The methods used in deriving these cloud variables are the same as those used in the AIRS retrieval system for AIRS/AMSU and CrIS/ATMS. We refer the reader to Susskind et al. (2017) for a full description.

  • cld_top_pres(atrack, xtrack, fov, cld_lay) This is the for_cld_top_pres_2lay retrieval but reported on every field-of-view (FOV) to allow easy match-ups with the cld_frac field.
  • cld_top_temp(atrac, xtrac, fov, cld_lay) This is the value from air_temp (retrieved temperature profile) that corresponds to the cloud top pressure retrieval (for_cld_top_pres_2lay). Even though this field is reported on each FOV, it represents the temperature at the FOR (CLIMCAPS retrieval footprint) scale. The lack of variation in cld_top_temp across the FOVs as reported in this field does, therefore, not mean a real lack of variation across the FOR.
  • num_cld(atrack, xtrack, fov) Number of cloud layers with nonzero cloud fraction as depicted by cld_frac for each FOV.
  • aux/for_cld_frac_tot(atrack, xtrack) Cloud fraction across all cloud layers and FOVs to represent the total cloud cover for the target retrieval scene.
  • aux/for_cld_top_pres_tot (atrack, xtrack) Cloud top pressure for the retrieval scene (FOR) as the total for all cloud layers and FOVs. It is calculated as the weighted sum of the cloud top pressure from both cloud layers, divided by the sum of the cloud fraction from both cloud layers as follows:
ctp_wght = (cld_top_pres(1) ⁎ cld_frac(1)) + (cld_top_pres (2) ⁎ cld_frac(2))

for_cld_top_pres_tot = ctp_wght / (cld_frac(1) + cld_frac(2)). 

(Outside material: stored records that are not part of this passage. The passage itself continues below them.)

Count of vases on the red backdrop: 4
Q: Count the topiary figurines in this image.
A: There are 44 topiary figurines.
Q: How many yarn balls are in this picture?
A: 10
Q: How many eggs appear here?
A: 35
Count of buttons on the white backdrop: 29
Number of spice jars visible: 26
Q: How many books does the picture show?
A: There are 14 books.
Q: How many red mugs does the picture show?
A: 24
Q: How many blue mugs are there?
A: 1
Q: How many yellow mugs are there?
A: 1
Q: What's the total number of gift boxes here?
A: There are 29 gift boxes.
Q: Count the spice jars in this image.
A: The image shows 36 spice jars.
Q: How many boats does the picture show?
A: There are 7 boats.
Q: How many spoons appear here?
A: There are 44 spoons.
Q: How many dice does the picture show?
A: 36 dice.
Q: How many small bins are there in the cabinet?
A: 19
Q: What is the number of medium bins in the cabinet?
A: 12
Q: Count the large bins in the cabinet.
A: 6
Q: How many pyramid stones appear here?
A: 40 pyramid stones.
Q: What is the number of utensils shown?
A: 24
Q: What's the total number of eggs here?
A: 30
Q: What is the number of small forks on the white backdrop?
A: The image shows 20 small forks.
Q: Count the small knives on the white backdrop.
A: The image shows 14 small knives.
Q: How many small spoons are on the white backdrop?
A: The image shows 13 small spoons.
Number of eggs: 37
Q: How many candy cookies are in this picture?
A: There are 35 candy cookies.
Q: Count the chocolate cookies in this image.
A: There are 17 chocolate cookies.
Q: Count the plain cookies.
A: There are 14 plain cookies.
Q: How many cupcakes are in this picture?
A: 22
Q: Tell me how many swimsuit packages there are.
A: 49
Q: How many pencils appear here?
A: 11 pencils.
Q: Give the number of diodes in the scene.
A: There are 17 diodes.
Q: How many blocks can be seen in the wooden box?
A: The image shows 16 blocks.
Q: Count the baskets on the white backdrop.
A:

This method was developed by Lena Iredell et al. and is the same method also used in the CHART as described on p. 33 in this report

  • aux/for_cld_frac_2lay(atrac, xtrack, cld_lay) Total cloud fraction across all FOVs for two layers. This is similar to for_cld_frac_tot.
  • cldfrac_500(atrack, xtrack) The total cloud fraction of all clouds below 500 hPa over the retrieval footprint (FOR). This is similar to for_cld_frac_tot but only for those clouds in the lower troposphere.

Uncertainty metrics

  • aux/etarej(atrack,xtrack) The cloud clearing radiance error in brightness temperature units [Kelvin] calculated as the difference between a simulated clear-sky spectrum and the derived cloud cleared spectrum at the target retrieval scene. Etarej quantifies the quality of cloud clearing by indicating how well the cloud-cleared radiance represents the clear-sky state around the clouds at that scene. Smaller values of etarej indicate successful cloud clearing and a high confidence in the removal of clouds from the infrared radiance measurements. Higher values of etarej indicate a lower confidence in cloud clearing and retrievals should be interpreted as being ‘contaminated’ by residual undetected clouds.
  • aux/ampl_eta(atrack,xtrack) The amplification factor (ampl_eta) quantifies  how much the random instrument noise (NEN or NEdT in units Kelvin) was amplified (ampl_eta(i,j) > 1) or damped (ampl_eta(i,j) < 1) as a result cloud clearing.
  • aux/aeff_end(atrack,xtrack) The effective amplification factor (aeff_end) is a compound metric that combines random instrument noise as scaled by the ampl_eta with systematic uncertainty due to spectral correlation.